***** Data records *****

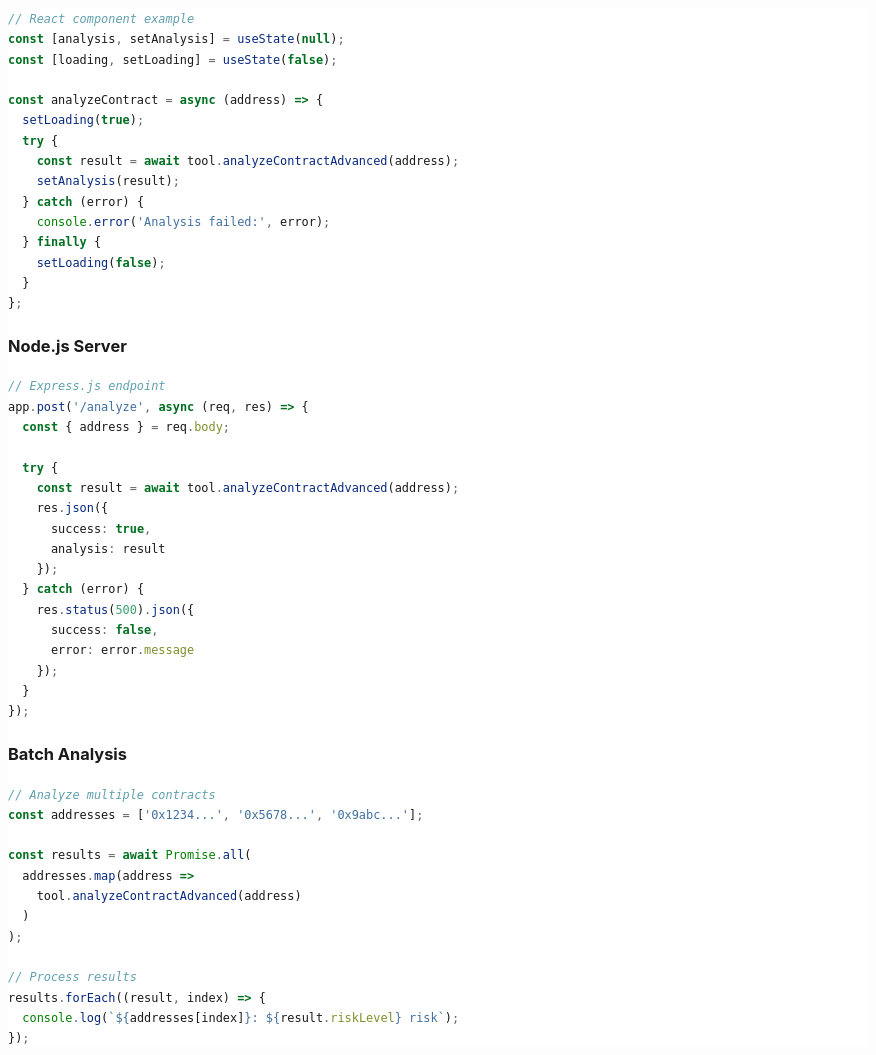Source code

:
 ```typescript
// React component example
const [analysis, setAnalysis] = useState(null);
const [loading, setLoading] = useState(false);

const analyzeContract = async (address) => {
  setLoading(true);
  try {
    const result = await tool.analyzeContractAdvanced(address);
    setAnalysis(result);
  } catch (error) {
    console.error('Analysis failed:', error);
  } finally {
    setLoading(false);
  }
};
```

### Node.js Server

```typescript
// Express.js endpoint
app.post('/analyze', async (req, res) => {
  const { address } = req.body;
  
  try {
    const result = await tool.analyzeContractAdvanced(address);
    res.json({
      success: true,
      analysis: result
    });
  } catch (error) {
    res.status(500).json({
      success: false,
      error: error.message
    });
  }
});
```

### Batch Analysis

```typescript
// Analyze multiple contracts
const addresses = ['0x1234...', '0x5678...', '0x9abc...'];

const results = await Promise.all(
  addresses.map(address => 
    tool.analyzeContractAdvanced(address)
  )
);

// Process results
results.forEach((result, index) => {
  console.log(`${addresses[index]}: ${result.riskLevel} risk`);
});
```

*****

In the listing, count every line holding the word "setLoading"; answer with the count alone.

• _Answer section_
3